GIVEN EXERCISE: Retype the lines from the one containing "Page size: 1654x931." through the last line, leaving the pictures out of your answer.

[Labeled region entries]
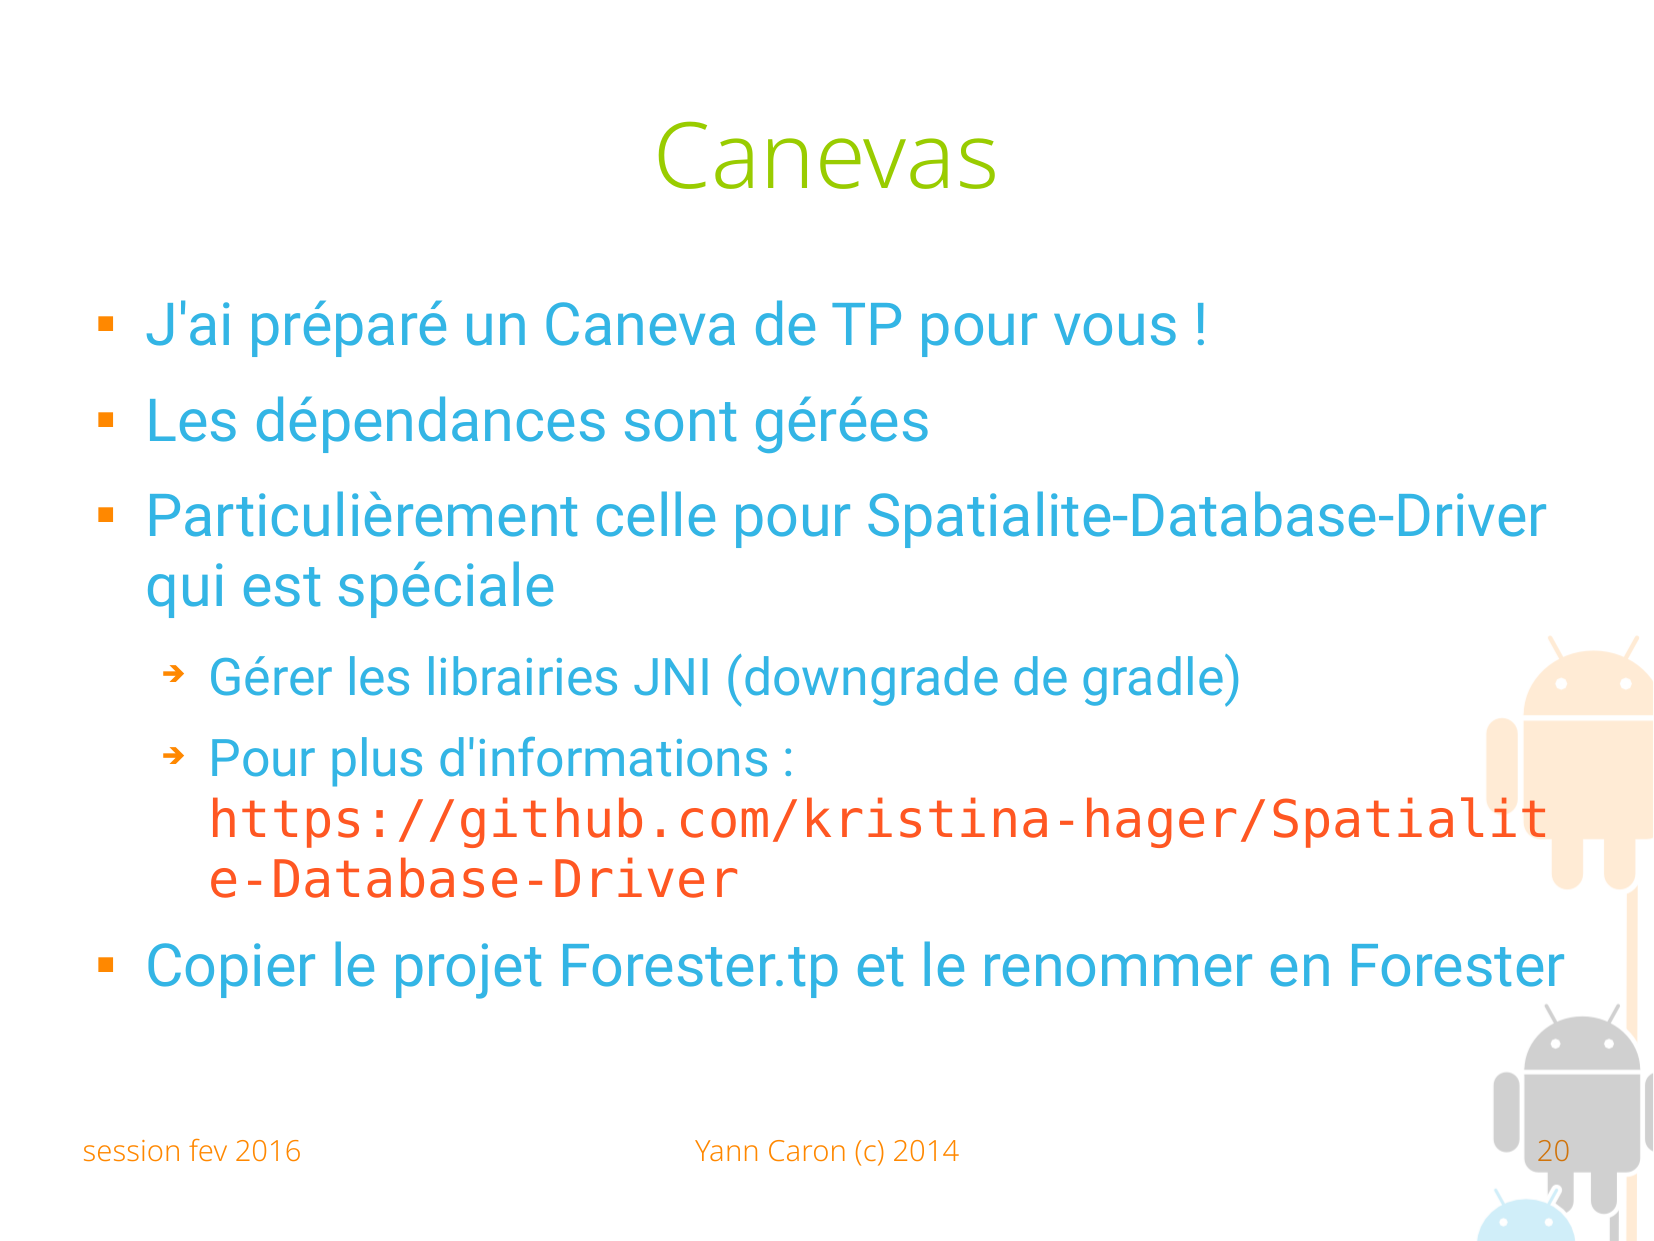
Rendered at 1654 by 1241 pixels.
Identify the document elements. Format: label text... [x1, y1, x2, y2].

picture [240, 423, 1654, 1241]
list J'ai préparé un Caneva de TP pour vous ! Les dépendances sont gérées Particulièrement celle pour Spatialite-Database-Driver qui est spéciale Gérer les librairies JNI (downgrade de gradle) Pour plus d'informations : https://github.com/kristina-hager/Spatialite-Database-Driver Copier le projet Forester.tp et le renommer en Forester [82, 290, 1571, 1010]
title Canevas [82, 49, 1571, 257]
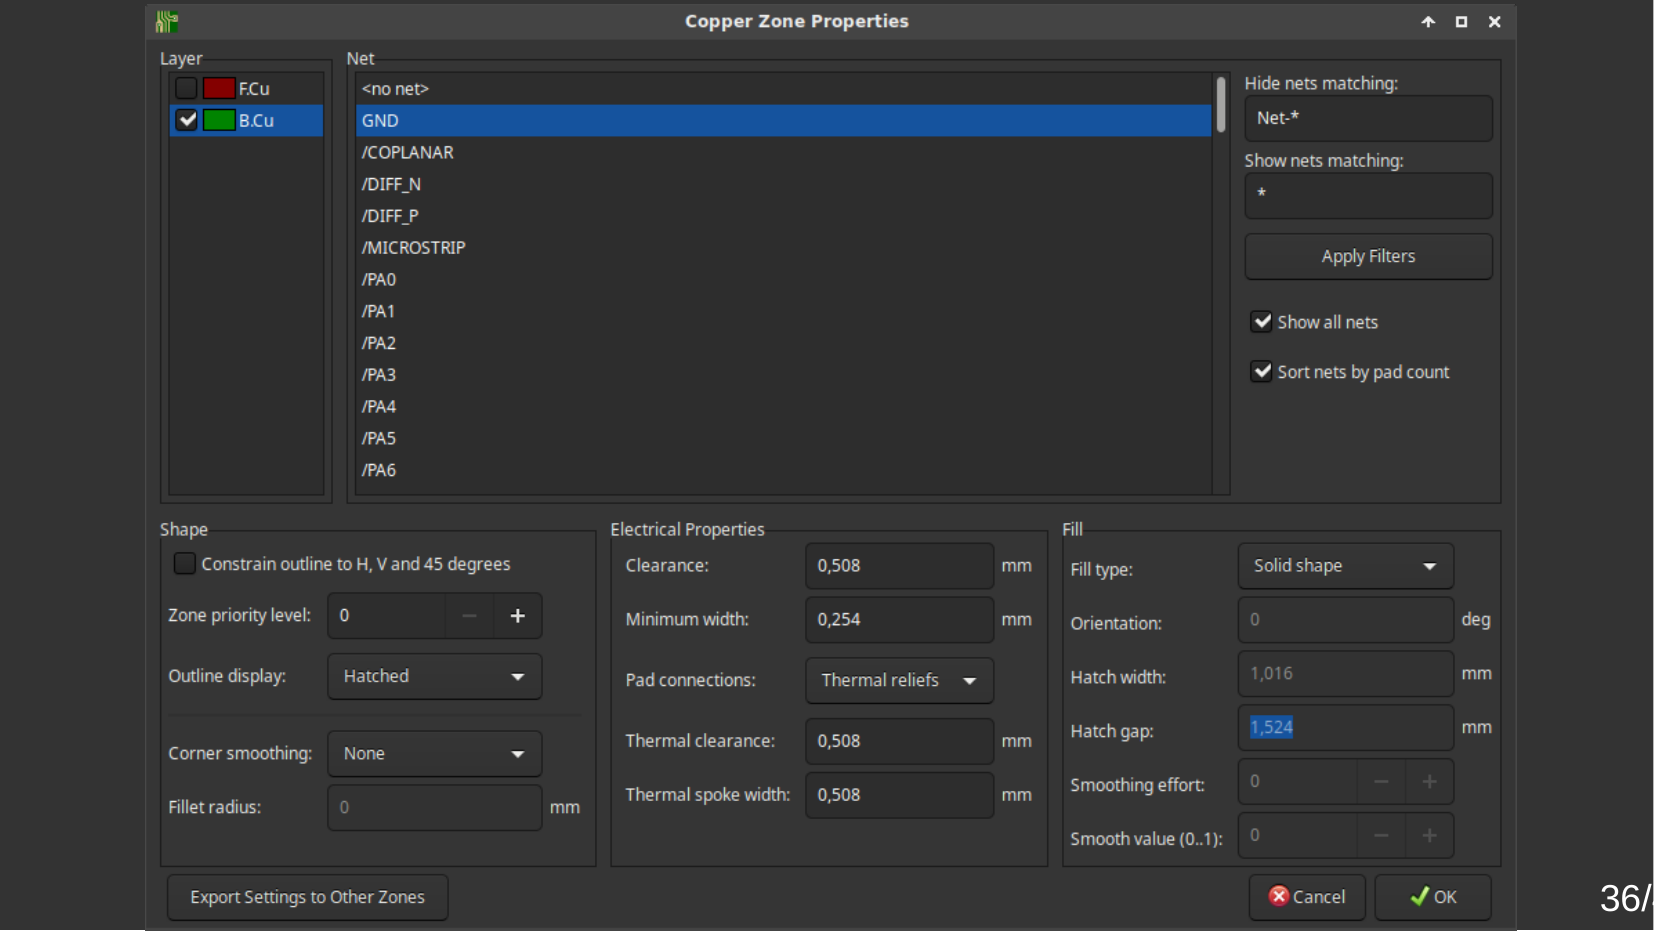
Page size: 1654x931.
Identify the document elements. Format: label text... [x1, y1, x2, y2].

text_box 1/46 [1517, 870, 1649, 927]
picture [145, 4, 1517, 931]
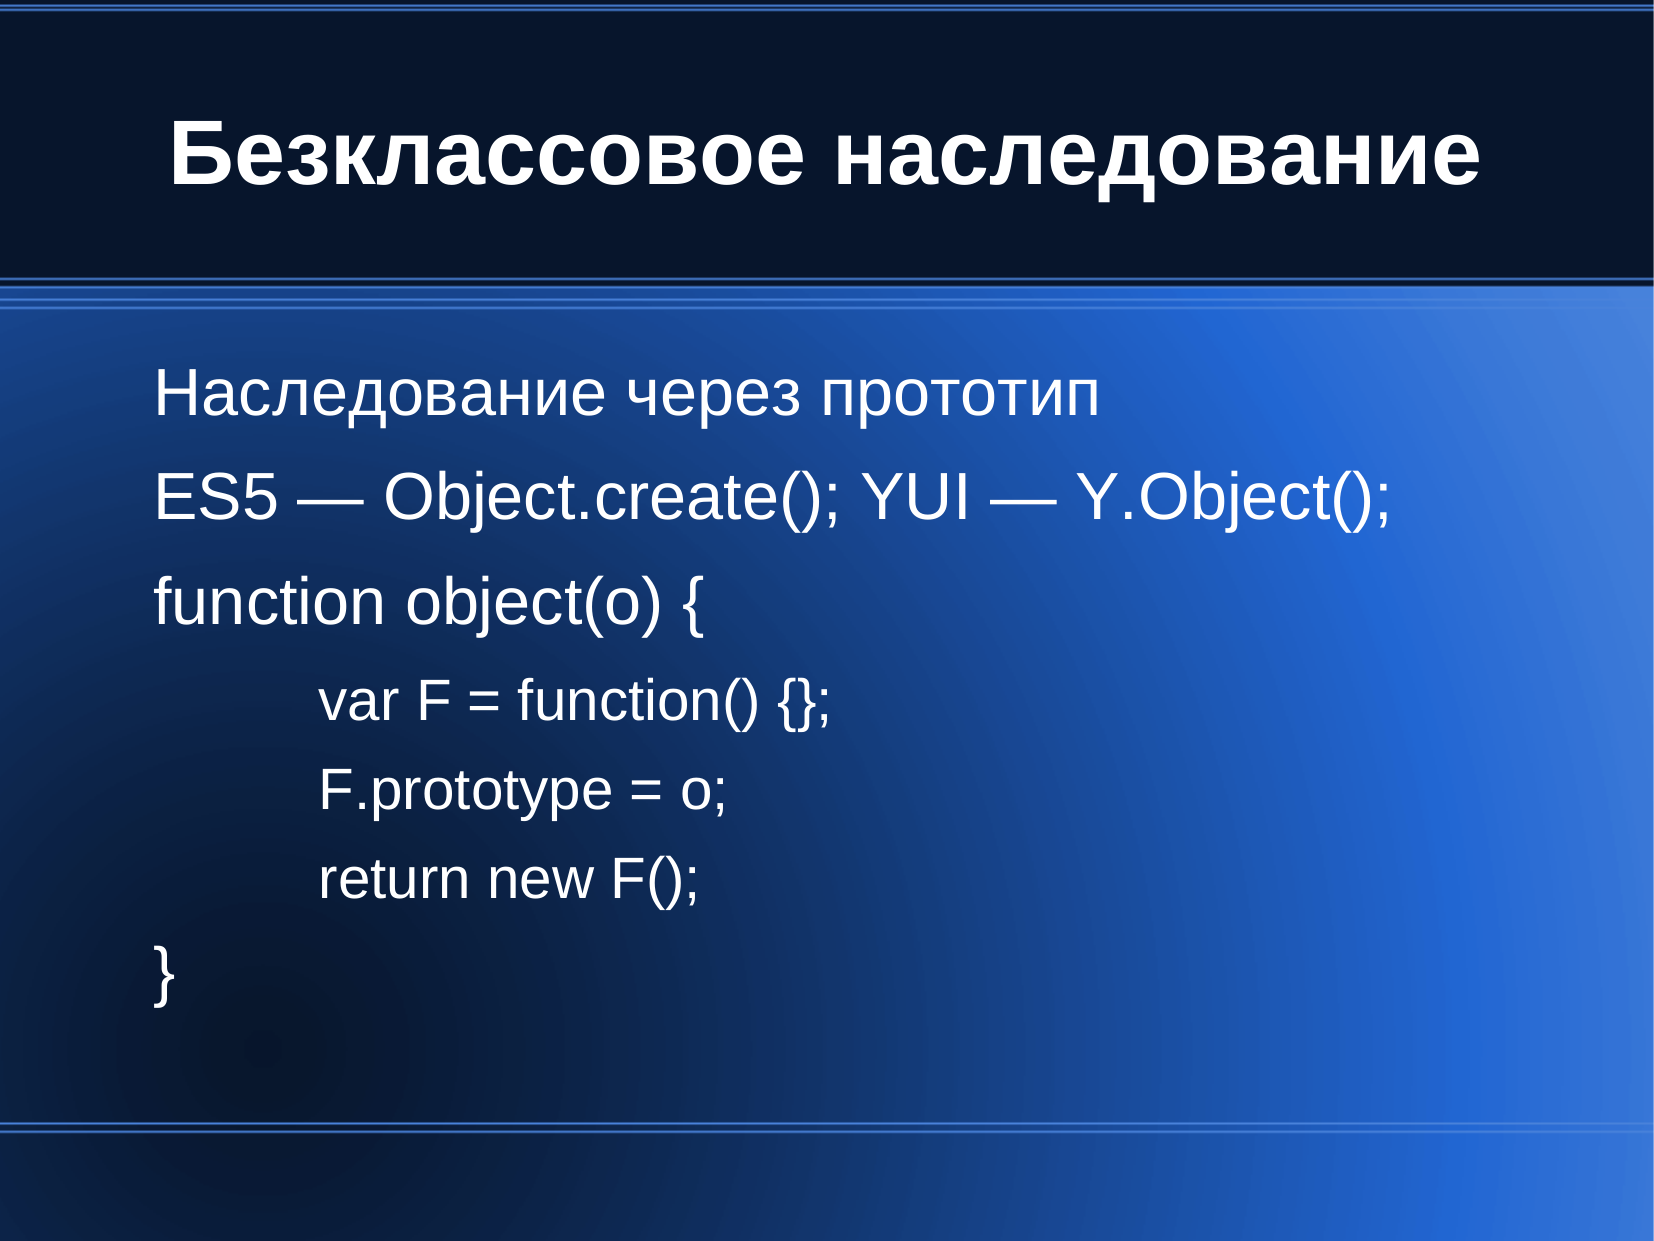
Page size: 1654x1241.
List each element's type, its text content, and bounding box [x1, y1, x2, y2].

EXERCISE RESULT:
Page size: 1654x931.
Identify the document elements. Format: label text... [x1, y1, x2, y2].

text_box 1/46 [1517, 870, 1649, 927]
picture [145, 4, 1517, 931]
Page size: 1654x1241.
List each element's type, its text content, and bounding box [x1, y1, x2, y2].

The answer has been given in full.